With regards to housing, for example, the generosity of those sending help has been dwarfed by the size of the problem at hand. The UNHCR, donated $35 million to shelter and protect the most vulnerable Lebanese, refugees, and migrant households over the coming months, while over $2 million was raised by public crowdfunding campaigns – with ordinary people managing to match the amount given by some of the world’s wealthiest corporations such as Google, Facebook, P&G, Pepsi and Chanel.
Despite several in-kind donations such as tonnes of glass being donated by the UAE and Cyrprus for repairs and hundreds of shelters offered by the Lebanese community and hotels, of the $1.8 billion in costs incurred by the explosion, only a tiny portion has been realised. Similarly, the announced pledges to help boost Lebanon’s food security are alarmingly underwhelming. With $215 million needed, countries such as Canada, the US, the UK, Australia, Denmark and Hungary have only mustered $25 million in foreign aid to help, while USAID has added another $7.5 million.
Once more, the world’s largest corporations have chipped in millions of further support – though considering they are worth trillions of dollars collectively, that is small change. At the same time, other sources prefer to donate in kind – perhaps a reflection of the lack of trust afforded to Lebanon’s government on the back of decades of corruption – but even so, the more than 900 tonnes of food from France, Morocco and Spain have not made much of a dent in the cost Lebanon faces to simply secure food for its citizens.

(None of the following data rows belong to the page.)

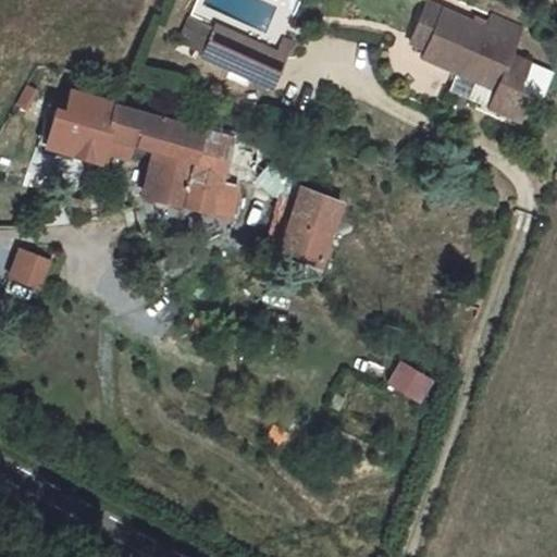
[(486,28),(429,3),(411,41),(426,49),(423,58),(456,72),(495,89),(487,106),(520,121),(532,95),(519,89),(531,63),(511,56),(523,28),(493,15),(486,28)]
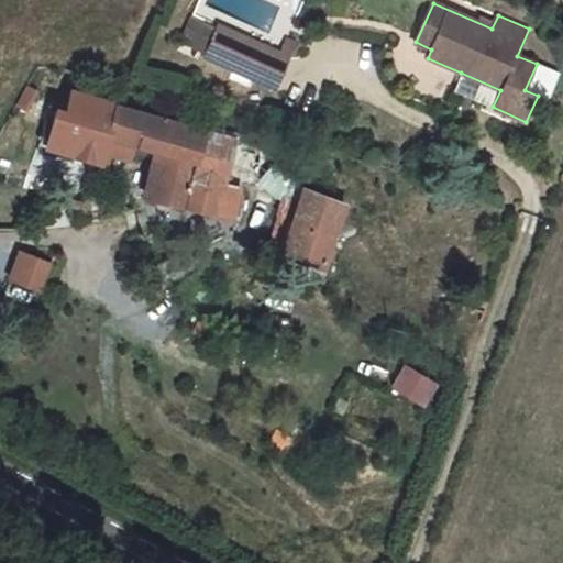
[(279,54),(217,24),(216,29),(191,18),(180,43),(203,54),(202,57),(266,87),(280,55),(288,59),(296,43),(286,39),(279,54)]
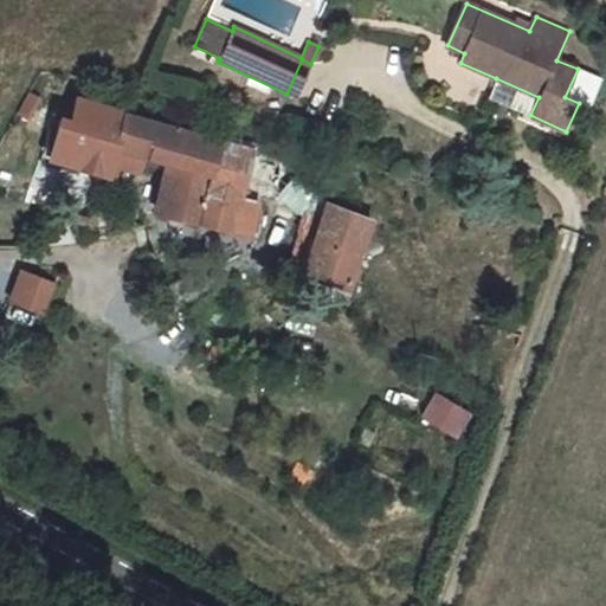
[(287,94),(295,97),(310,64),(302,59),(287,94)]
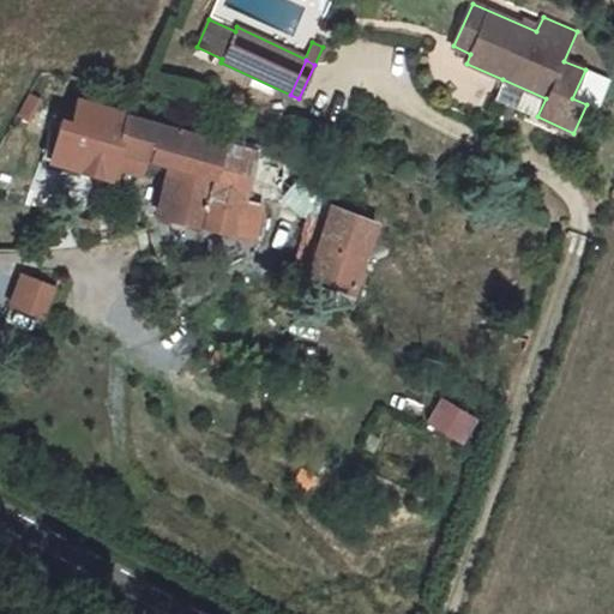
[(608,80),(585,70),(572,98),(587,104),(596,109),(608,80)]
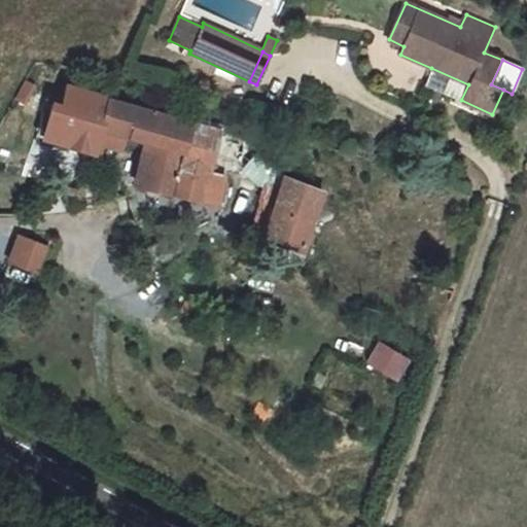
[(431,68),(424,84),(461,100),(468,84),(431,68)]
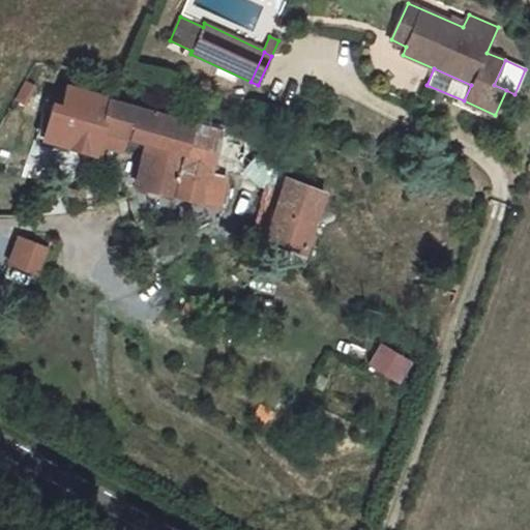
[(26,82),(16,99),(26,105),(36,87),(26,82)]
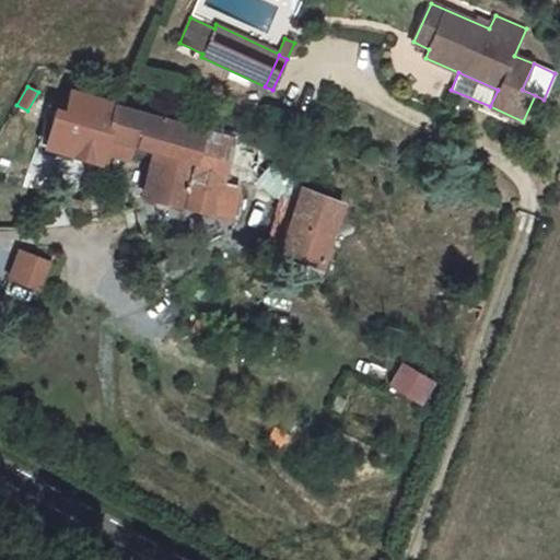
[(117,105),(71,92),(65,114),(58,138),(97,150),(104,152),(108,138),(160,152),(147,197),(165,201),(184,207),(195,161),(202,130),(117,106),(117,105)]
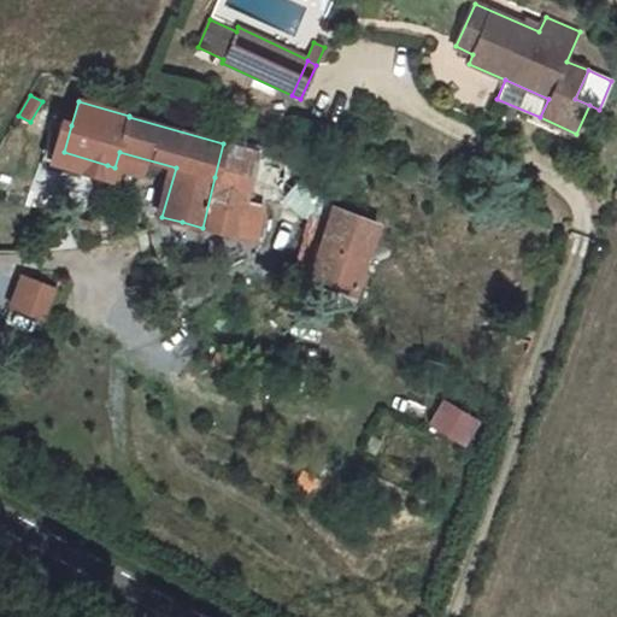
[(71,125),(62,123),(50,160),(104,176),(107,165),(64,152),(71,125)]
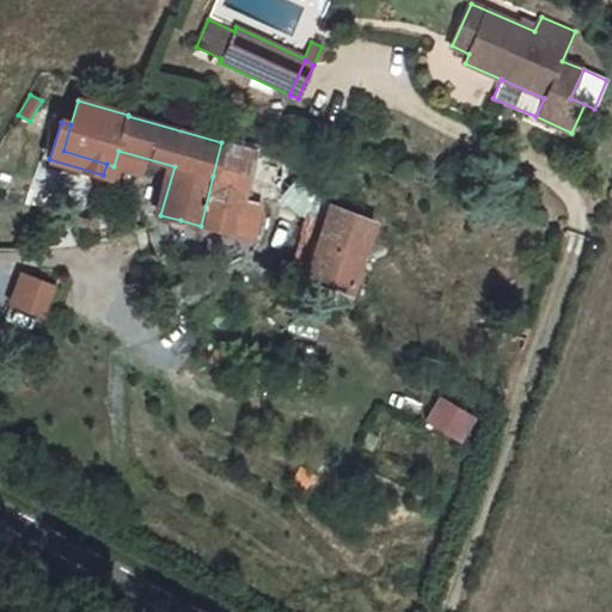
[(243,183),(213,176),(201,226),(248,238),(251,220),(234,216),(243,183)]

Whether it is because the tragedy struck amid a global pandemic and recession, meaning countries and companies are already watching their expenditure without worrying about giving money away, or whether a lack of trust in Lebanon’s authorities means there is hesitancy to hand them much of anything, even now, materially it amounts to the same outcome. According to Strategy&, excluding $325 million in summit commitments which have not yet been allocated to particular sectors, the vast majority of Lebanon’s funding requirements will not be met at present.
Healthcare is the best supported segment, and even then, the researchers estimate that some 40% of its needs will be unmet. Food security meanwhile will have around 30% of its needs met – but business, culture, education and housing will each see more than 95% of their requirements unmet. Overall, for non-public infrastructure and social costs, this leaves a huge funding gap of an estimated $3 billion.
Lebanon in crisis
The past year had already seen Lebanon’s government and economy crippled by a series of severe crises, before this latest blow. By the summer, the country’s economy was already in its worst state since a fifteen-year civil war, which had ruptured the country in the 70s and 80s.

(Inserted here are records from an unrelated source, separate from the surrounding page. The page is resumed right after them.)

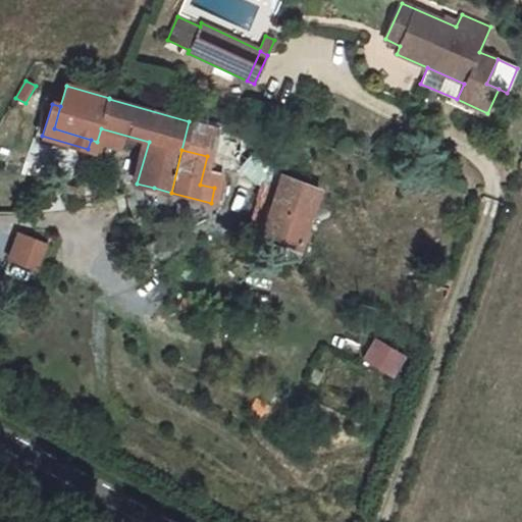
[(319,189),(279,174),(274,188),(269,204),(259,200),(249,228),(260,232),(259,235),(293,246),(291,251),(303,256),(312,228),(305,226),(319,189)]
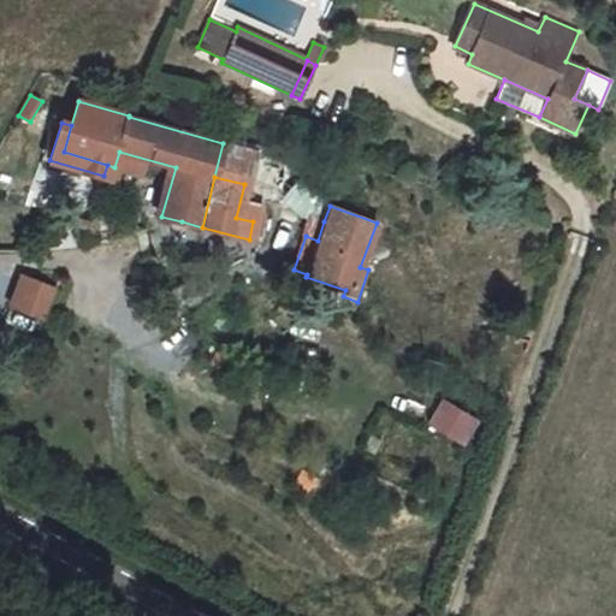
[(312,217),(306,236),(318,241),(324,221),(312,217)]
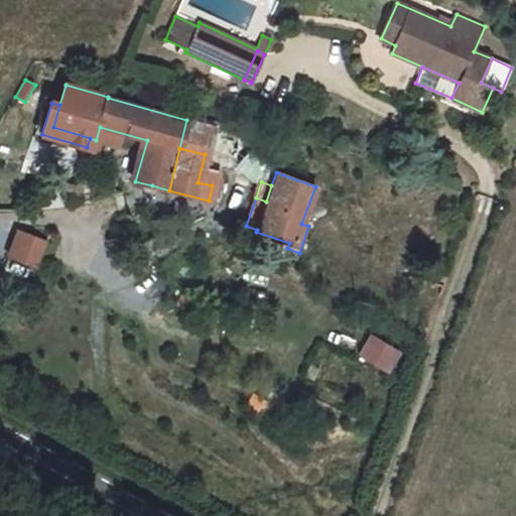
[(46,243),(19,232),(10,255),(37,266),(46,243)]
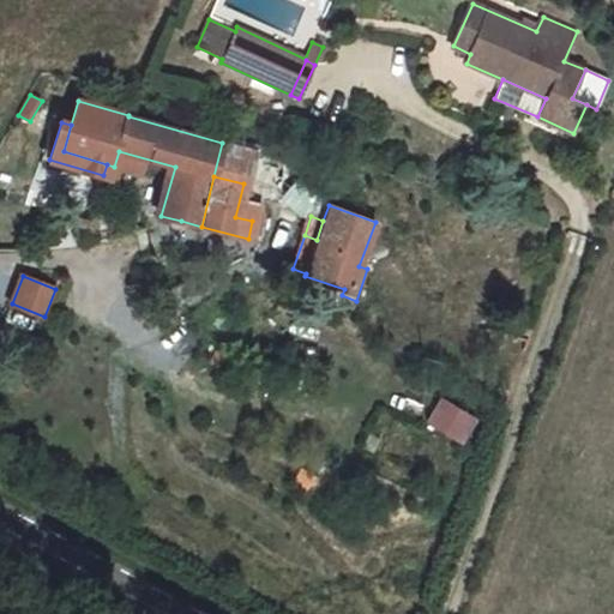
[(459,441),(473,421),(443,402),(429,422),(459,441)]
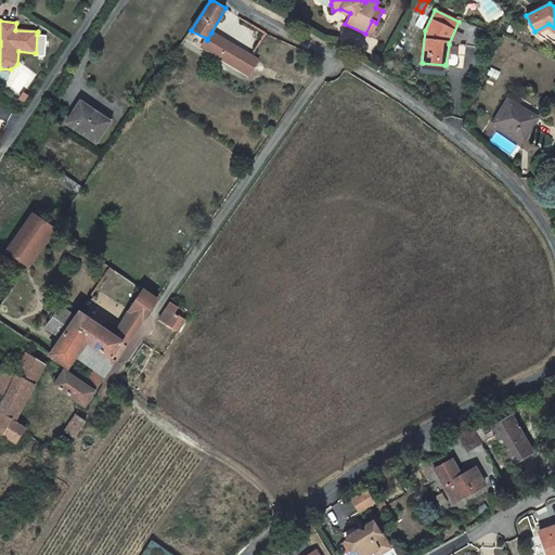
[(372,21),(365,34),(370,37),(376,23),(372,21)]
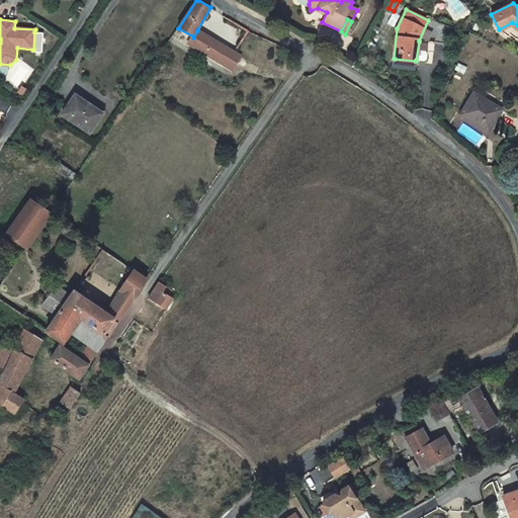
[(517,38),(517,37),(517,25),(512,22),(499,29),(512,38),(514,36),(517,38)]
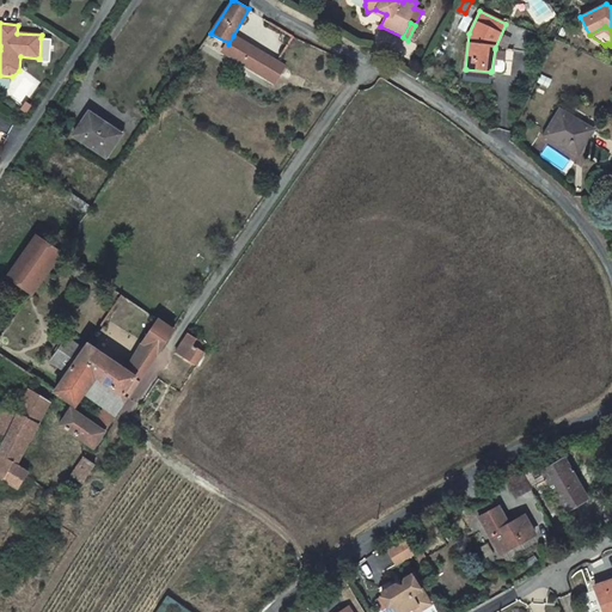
[(261,51),(233,36),(228,44),(228,43),(222,51),(251,68),(261,51)]
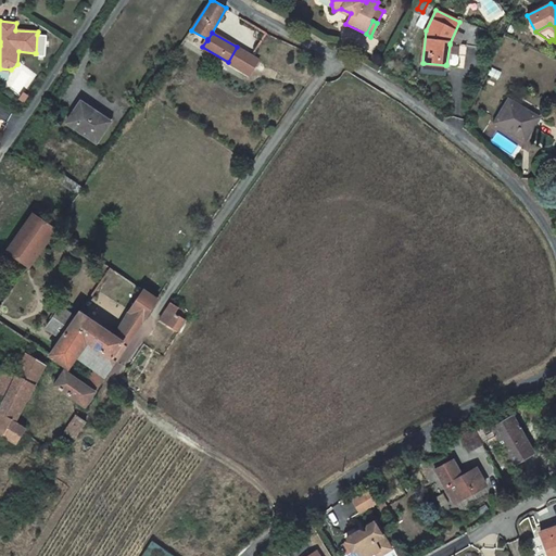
[(198,47),(201,37),(193,34),(189,43),(198,47)]
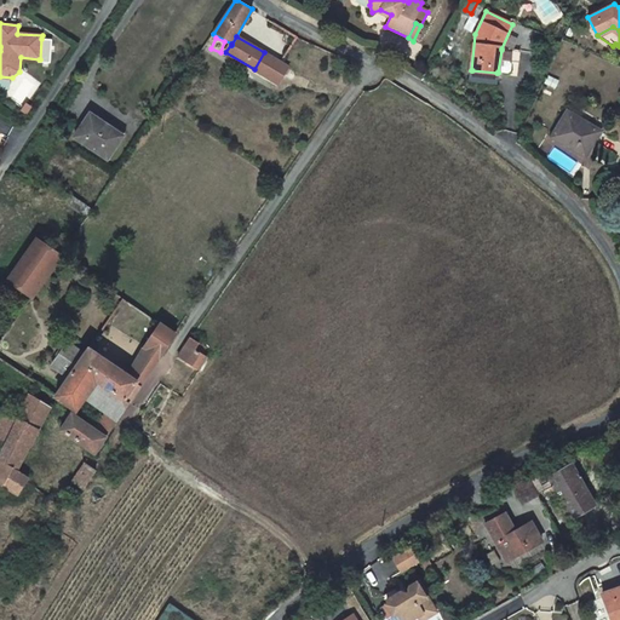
[(40,59),(39,59),(39,62),(51,63),(52,40),(41,39),(40,59)]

Decades of economic mismanagement centring around political corruption and the pegging of the lira to the dollar have left the country in as much as a $100 billion hole – the size of which meant bailout talks quickly stalled with the International Monetary Fund (IMF). For context, the $57 billion loan the IMF made to Argentina in 2018 remains the largest such bailout.

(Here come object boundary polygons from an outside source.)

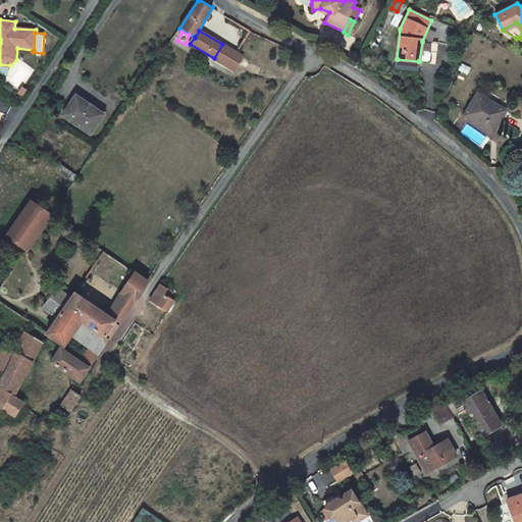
[(424,42),(422,42),(419,60),(427,61),(430,59),(430,53),(429,51),(423,50),(424,42)]
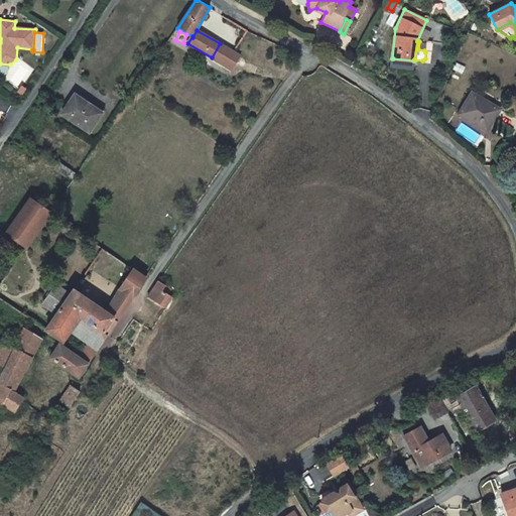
[(241,55),(220,43),(212,57),(233,70),(241,55)]
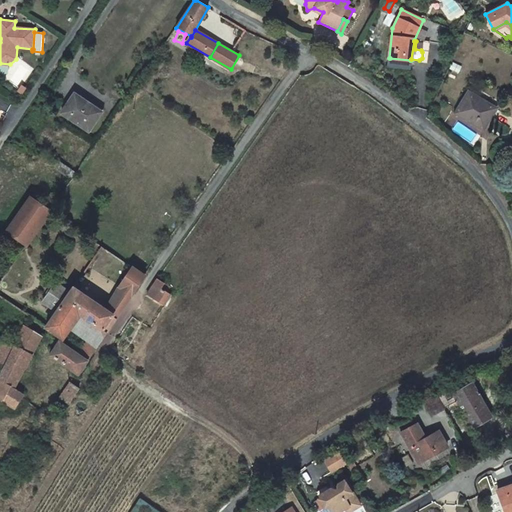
[(410,60),(390,58),(389,66),(409,69),(410,60)]
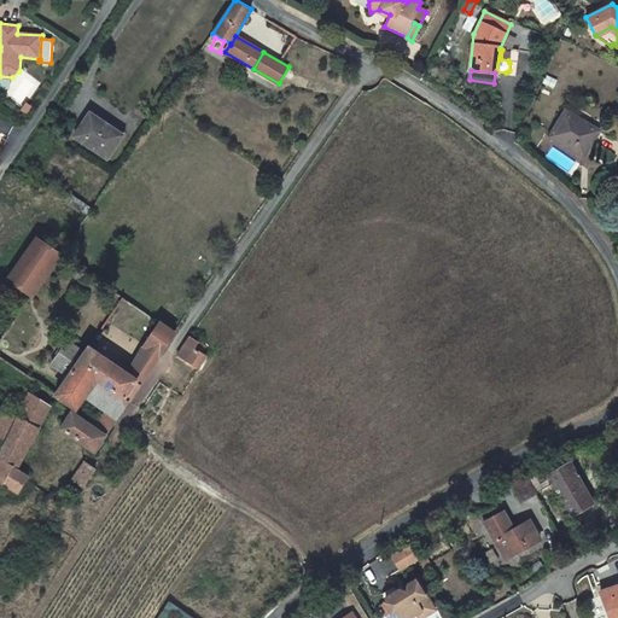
[(547,75),(543,83),(554,88),(558,80),(547,75)]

The Central Bank had for long artificially ‘pegged’ the value of the Lebanese lira to the US dollar, at the rate of roughly $1 = 1,500LP. This was managed by the Central Bank borrowing from private banks, who depended on depositors attracted by its huge interest rates of up to 14%. Through multiple socio-political, economic and security challenges, the Lebanese economy managed to succeed thanks to this pyramid-scheme, however as with the financial crisis of 2008, a collapse in confidence has since rendered the lira worthless.
Over the last year, the lira’s exchange rate lapsed to 10,000 lira to the dollar. While the government largely managed to keep its earlier exchange rate ($1 = 1,500), very few people have access to that rate, barring the politicians and business elite who led the economy to meltdown in the first place.